═══ KUTIPAN DOKUMEN
Sahabat dan Saudara

by - August 26, 2008

Saya sangat bersyukur sekali mendapatkan kesempatan untuk melanjutkan pendidikan di Univ. Muhammadiyah Malang. Di kampus inilah saya mengenal sebuah tempat yang kemudian membukakan mata saya dalam memaknai arti persahabatan. Di sebuah organisasi yang bernama DIMPA. Sebuah organisasi pecinta alam yang sistem keanggotaannya seumur hidup. Banyak manusia unik dan beraneka ragam yang saya jumpai. Mulai Indonesia barat hingga timur. Banyak pergulatan yang melibatkan banyak emosi dan cinta dalam menghabiskan waktu kami bersama. Kadang kami menjadi "musuh", kadang kami menjadi "sekutu". Terkadang kami sampai membanting meja dalam sebuah rapat ketika tensi rapat naik, kadang kami saling berpelukan sambil mengurai air mata. Kami benar-benar digulung dalam permainan emosi yang membuat kami semakin paham arti persahabatan.


Kami belajar bagaimana mendengar angkatan tua berbicara, disisi lain kami juga harus menentang pendapat mereka. Ada sisi dimana kami harus mendidik "adik-adik" kami dengan hati, ada kalanya dengan kemarahan kami. Tapi pada akhirnya kami dapat belajar bagaimana kami memposisikan diri terhadap mereka semua.
Saya menganggap angkatan saya (Angkatan X /1993) dan angkatan di bawah saya (Angkatan XI/ 1994) merupakan dua angkatan yang tak lekang persahabatannya. Kami boleh beda angkatan tapi kami mayoritas dari angkatan kuliah yang sama. Dan karena itu pula kami sering mengadakan kegiatan bersama, memimpin organisasi ini bersama selama beberapa tahun. Kami sangat sering berdiskusi dan berkumpul bersama. Kadang di warung Lestari belakang kampus, kalau malam dapat pindah ke rumah saya di hamid rusdi, atau ke kontrakan Tapak Jalak, Kos Sengkaling, rumah Kempong di Kauman kota Batu, atau sekedar merecokin dan uji nyali di rumah Agus Ableh di Jl. Kasembon - kota Malang. Maklum rumahnya banyak demitnya, dan si Ableh dengan cueknya nidurin tuh rumah warisan sendirian. Saya sangsi kalau dia betul-betul "tatag" terhadap tuh demit, tapi lebih dikarenakan kacamatanya yang setebal pantat botol, sehingga cukup dengan membuka kacamatanya, buram sudah dunia. Dan kami kumpul-kumpul tidak melulu serius, kadang kami main SEGA hingga pagi (maklum PS belum ada).
══════
═══ DATA HASIL EKSTRAKSI
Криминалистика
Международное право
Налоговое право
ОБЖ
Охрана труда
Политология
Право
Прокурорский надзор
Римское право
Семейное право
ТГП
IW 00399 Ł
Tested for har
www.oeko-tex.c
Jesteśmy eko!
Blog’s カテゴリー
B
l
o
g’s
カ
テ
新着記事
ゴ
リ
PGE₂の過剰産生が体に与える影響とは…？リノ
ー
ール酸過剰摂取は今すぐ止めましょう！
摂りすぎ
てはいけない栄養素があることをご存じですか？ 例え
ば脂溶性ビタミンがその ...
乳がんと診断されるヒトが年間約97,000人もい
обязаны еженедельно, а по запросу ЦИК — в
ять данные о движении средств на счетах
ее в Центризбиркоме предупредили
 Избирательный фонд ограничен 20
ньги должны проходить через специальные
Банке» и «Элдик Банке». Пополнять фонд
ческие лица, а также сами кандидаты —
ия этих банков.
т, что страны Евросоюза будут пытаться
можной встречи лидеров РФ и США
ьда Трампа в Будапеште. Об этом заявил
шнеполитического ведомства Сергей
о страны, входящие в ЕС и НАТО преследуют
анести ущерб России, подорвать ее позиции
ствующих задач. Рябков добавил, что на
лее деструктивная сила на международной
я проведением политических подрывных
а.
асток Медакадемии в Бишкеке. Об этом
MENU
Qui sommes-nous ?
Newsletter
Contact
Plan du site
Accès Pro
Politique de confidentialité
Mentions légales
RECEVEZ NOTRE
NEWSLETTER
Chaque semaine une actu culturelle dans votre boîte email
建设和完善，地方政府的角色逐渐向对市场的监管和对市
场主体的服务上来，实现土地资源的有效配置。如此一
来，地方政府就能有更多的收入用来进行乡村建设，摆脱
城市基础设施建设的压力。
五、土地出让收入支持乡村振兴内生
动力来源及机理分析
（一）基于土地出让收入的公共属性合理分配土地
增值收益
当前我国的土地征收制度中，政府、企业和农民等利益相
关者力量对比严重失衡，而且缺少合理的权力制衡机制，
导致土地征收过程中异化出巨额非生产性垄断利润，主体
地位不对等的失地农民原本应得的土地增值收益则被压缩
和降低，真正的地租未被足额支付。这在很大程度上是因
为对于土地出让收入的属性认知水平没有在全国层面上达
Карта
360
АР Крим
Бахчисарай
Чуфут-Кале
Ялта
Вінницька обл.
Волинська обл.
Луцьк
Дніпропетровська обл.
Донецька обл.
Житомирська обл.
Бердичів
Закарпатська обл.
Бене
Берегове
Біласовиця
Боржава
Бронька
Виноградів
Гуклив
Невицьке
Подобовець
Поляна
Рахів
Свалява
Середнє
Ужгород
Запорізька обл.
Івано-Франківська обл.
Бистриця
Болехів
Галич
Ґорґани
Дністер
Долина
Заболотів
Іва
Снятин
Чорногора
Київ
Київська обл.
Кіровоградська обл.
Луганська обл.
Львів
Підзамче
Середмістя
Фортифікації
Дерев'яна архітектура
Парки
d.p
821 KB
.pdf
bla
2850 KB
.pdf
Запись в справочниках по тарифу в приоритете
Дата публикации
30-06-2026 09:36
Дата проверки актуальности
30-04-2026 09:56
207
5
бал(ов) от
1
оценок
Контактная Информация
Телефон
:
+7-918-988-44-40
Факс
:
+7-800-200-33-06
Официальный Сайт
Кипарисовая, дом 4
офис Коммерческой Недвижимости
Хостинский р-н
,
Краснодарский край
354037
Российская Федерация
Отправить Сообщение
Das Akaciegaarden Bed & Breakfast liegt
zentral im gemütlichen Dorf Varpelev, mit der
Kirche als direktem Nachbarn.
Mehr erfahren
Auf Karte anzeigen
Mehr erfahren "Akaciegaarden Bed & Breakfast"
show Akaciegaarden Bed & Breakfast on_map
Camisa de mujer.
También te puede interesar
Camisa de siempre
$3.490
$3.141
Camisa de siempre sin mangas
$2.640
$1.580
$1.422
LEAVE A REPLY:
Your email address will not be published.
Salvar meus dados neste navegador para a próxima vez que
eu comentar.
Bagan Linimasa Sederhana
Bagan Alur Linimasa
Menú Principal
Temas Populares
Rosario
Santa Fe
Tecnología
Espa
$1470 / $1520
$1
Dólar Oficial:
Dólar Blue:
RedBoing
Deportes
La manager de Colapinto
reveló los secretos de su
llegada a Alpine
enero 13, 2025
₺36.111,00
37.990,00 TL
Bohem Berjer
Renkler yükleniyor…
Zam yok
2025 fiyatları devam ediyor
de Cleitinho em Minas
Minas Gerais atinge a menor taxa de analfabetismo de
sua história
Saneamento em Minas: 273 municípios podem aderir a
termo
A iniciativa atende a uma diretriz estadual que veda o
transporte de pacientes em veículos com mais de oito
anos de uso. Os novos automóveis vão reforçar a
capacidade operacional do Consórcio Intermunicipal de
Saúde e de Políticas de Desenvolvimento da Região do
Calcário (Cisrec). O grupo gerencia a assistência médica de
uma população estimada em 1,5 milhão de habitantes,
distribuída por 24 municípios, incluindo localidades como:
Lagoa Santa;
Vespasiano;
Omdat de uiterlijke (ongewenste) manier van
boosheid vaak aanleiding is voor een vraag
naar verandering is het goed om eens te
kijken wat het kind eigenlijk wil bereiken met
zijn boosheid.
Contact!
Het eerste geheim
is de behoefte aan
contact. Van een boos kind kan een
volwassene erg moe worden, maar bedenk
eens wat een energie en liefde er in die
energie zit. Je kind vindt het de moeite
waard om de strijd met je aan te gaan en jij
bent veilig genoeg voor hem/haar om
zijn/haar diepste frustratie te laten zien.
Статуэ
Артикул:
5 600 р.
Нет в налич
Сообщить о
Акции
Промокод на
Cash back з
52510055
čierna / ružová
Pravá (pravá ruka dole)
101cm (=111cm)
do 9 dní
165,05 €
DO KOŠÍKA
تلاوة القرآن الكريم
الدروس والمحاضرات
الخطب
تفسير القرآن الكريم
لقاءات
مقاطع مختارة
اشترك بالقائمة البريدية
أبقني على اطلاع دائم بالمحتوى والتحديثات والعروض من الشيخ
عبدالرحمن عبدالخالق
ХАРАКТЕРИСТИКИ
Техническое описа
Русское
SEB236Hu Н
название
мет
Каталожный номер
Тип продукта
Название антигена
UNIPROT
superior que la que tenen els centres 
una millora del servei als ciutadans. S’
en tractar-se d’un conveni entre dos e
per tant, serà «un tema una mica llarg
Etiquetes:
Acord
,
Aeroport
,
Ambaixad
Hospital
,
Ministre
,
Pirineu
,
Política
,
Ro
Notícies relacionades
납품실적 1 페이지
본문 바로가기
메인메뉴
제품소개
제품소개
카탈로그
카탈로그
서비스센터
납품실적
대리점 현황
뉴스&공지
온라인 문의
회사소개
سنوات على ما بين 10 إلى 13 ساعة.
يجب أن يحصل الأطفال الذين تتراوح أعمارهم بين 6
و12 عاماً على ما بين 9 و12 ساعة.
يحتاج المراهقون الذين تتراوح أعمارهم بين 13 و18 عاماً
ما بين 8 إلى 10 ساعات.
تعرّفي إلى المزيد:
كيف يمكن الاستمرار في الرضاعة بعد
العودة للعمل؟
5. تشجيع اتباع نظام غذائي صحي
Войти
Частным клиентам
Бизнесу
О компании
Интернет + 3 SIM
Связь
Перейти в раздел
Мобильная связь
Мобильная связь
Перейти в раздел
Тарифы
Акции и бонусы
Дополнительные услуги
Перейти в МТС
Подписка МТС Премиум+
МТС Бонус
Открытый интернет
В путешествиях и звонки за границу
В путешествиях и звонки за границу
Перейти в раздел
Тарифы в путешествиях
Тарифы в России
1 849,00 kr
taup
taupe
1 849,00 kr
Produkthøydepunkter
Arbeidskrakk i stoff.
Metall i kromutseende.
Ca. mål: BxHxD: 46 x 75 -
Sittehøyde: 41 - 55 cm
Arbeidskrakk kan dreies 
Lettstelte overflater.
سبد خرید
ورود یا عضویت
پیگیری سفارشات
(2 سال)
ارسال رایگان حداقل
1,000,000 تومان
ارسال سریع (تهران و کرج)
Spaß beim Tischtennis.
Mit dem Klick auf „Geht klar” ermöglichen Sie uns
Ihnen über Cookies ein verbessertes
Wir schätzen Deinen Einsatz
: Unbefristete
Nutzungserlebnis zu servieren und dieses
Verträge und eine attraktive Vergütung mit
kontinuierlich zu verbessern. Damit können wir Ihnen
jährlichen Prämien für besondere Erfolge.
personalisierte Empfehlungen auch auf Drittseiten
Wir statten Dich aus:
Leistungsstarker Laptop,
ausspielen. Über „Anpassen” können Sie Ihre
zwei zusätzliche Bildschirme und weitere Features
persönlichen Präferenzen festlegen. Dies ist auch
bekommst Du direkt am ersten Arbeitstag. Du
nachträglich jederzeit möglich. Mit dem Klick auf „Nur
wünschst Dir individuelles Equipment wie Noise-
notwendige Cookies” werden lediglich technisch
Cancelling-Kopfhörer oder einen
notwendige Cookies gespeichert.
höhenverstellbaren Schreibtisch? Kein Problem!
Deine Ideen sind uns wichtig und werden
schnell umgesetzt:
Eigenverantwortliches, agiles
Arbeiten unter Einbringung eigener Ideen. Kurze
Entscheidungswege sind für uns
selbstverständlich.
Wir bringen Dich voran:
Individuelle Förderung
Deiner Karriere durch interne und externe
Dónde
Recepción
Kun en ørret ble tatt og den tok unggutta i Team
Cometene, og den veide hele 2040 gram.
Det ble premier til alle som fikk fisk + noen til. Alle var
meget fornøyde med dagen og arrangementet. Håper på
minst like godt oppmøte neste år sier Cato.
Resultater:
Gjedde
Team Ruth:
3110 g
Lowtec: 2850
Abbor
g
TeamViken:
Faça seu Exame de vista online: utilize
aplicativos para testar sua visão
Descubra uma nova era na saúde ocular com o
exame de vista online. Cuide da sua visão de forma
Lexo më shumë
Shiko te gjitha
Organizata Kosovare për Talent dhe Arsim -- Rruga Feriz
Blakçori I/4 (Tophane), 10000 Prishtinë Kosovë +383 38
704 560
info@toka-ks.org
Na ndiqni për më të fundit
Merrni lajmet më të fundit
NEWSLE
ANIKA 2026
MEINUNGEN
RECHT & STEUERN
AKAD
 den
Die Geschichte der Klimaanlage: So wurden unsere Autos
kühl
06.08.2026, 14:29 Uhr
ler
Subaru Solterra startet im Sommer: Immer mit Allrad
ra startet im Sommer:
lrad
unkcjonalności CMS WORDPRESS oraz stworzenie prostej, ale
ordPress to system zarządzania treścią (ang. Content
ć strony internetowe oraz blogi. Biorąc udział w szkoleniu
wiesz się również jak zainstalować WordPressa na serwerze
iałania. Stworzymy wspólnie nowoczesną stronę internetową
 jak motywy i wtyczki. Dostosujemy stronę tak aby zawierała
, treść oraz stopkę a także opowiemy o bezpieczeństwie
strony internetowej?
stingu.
══════
[DAFTAR TUGAS]:
A - Salin ulang bagian tulisan tentang persahabatan di DIMPA, mulai dari "Saya sangat bersyukur" hingga dan termasuk "paham arti persahabatan.".
B - Dalam tulisan tentang persahabatan di DIMPA, mengapa Angkatan X dan Angkatan XI sering mengadakan kegiatan bersama? Jawab dalam satu sampai tiga kalimat.
C - Tentukan apakah setiap pernyataan berikut sesuai dengan tulisan tentang persahabatan di DIMPA. Jawab ya atau tidak, lalu kutip kata-kata penentunya dari tulisan itu. (i) DIMPA adalah organisasi pecinta alam dengan keanggotaan seumur hidup. (ii) Agus Ableh menempati rumah warisannya bersama keluarga. (iii) Penulis melanjutkan pendidikan di Universitas Brawijaya.

[JAWABAN SOAL]:
A -
Saya sangat bersyukur sekali mendapatkan kesempatan untuk melanjutkan pendidikan di Univ. Muhammadiyah Malang. Di kampus inilah saya mengenal sebuah tempat yang kemudian membukakan mata saya dalam memaknai arti persahabatan. Di sebuah organisasi yang bernama DIMPA. Sebuah organisasi pecinta alam yang sistem keanggotaannya seumur hidup. Banyak manusia unik dan beraneka ragam yang saya jumpai. Mulai Indonesia barat hingga timur. Banyak pergulatan yang melibatkan banyak emosi dan cinta dalam menghabiskan waktu kami bersama. Kadang kami menjadi "musuh", kadang kami menjadi "sekutu". Terkadang kami sampai membanting meja dalam sebuah rapat ketika tensi rapat naik, kadang kami saling berpelukan sambil mengurai air mata. Kami benar-benar digulung dalam permainan emosi yang membuat kami semakin paham arti persahabatan.

B - Meskipun berbeda angkatan, sebagian besar anggota kedua angkatan itu berasal dari angkatan kuliah yang sama. Karena itulah mereka sering mengadakan kegiatan bersama dan memimpin organisasi tersebut bersama selama beberapa tahun.

C -
(i) Ya: "Sebuah organisasi pecinta alam yang sistem keanggotaannya seumur hidup."
(ii) Tidak: "si Ableh dengan cueknya nidurin tuh rumah warisan sendirian."
(iii) Tidak: "melanjutkan pendidikan di Univ. Muhammadiyah Malang."